National Needs Cry Out for New Action

Exploration in the Great Basin is too often driven by unproven geologic hypotheses and assumptions — like the deep-marine turbidite theory — influenced by old, woefully inadequate public geological data.

Regressive Mississippian lacustrine or lakebed shales are the source of the 50 million barrels of oil produced from Nevada's commercial oil seeps.

Regressive Mississippian lacustrine shales also are found where the eastern edge of the Antler foreland basin coincides with the eastern edge of the Cretaceous Cordillera thrust belt — the source for the giant Covenant field in central Utah.

The eastern Nevada portion of the Cordillera thrust belt has yet to be exploited to its greatest potential, due in part to widely-held beliefs of a deep-marine origin for source rock — beliefs founded on old, erroneous geological studies!

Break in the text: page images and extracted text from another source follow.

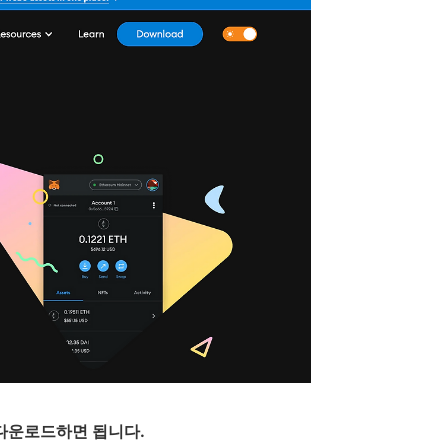
 다운로드하면 됩니다.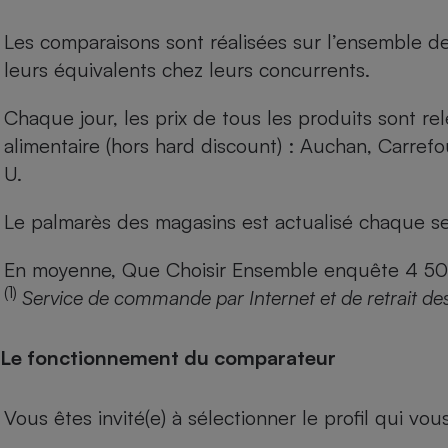
Les comparaisons sont réalisées sur l’ensemble d
leurs équivalents chez leurs concurrents.
Chaque jour, les prix de tous les produits sont rel
alimentaire (hors hard discount) : Auchan, Carref
U.
Le palmarès des magasins est actualisé chaque se
En moyenne, Que Choisir Ensemble enquête 4 500 m
(1)
Service de commande par Internet et de retrait de
Le fonctionnement du comparateur
Vous êtes invité(e) à sélectionner le profil qui vo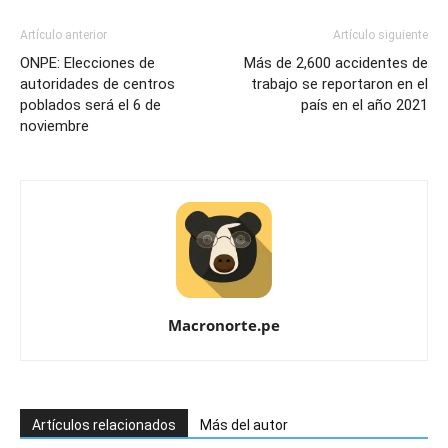
Artículo anterior
Artículo siguiente
ONPE: Elecciones de
Más de 2,600 accidentes de
autoridades de centros
trabajo se reportaron en el
poblados será el 6 de
país en el año 2021
noviembre
Macronorte.pe
Artículos relacionados
Más del autor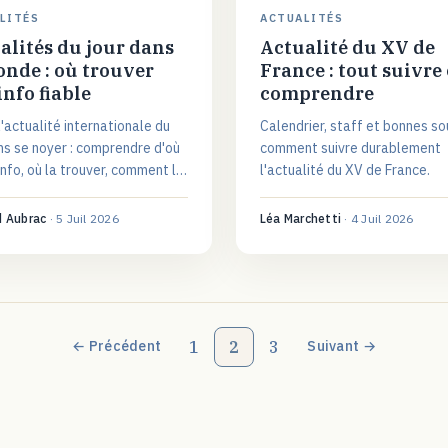
LITÉS
ACTUALITÉS
alités du jour dans
Actualité du XV de
onde : où trouver
France : tout suivre 
info fiable
comprendre
l'actualité internationale du
Calendrier, staff et bonnes so
ns se noyer : comprendre d'où
comment suivre durablement
'info, où la trouver, comment la
l'actualité du XV de France.
r et organiser une veille
 au quotidien.
d Aubrac
·
5 Juil 2026
Léa Marchetti
·
4 Juil 2026
1
2
3
← Précédent
Suivant →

Furthermore, land use policies, such as wilderness protection zones being established in prospective oil and gas producing areas, are being made in the absence of up-to-date geological knowledge.

America loses its energy independence as it depletes mature domestic oil provinces, thinking there are no more reserves of sufficient size to tap domestically.

America would be well-served to conduct a public “exploration-grade” Great Basin geological survey without delay. It has been over 100 years since anything analogous was conducted in the western US.

Such a broad-scale survey using modern exploration methods and analysis techniques will likely result in the discovery of enough domestic energy reserves to buy the United States of America the time it needs to develop commercially viable alternative energy sources.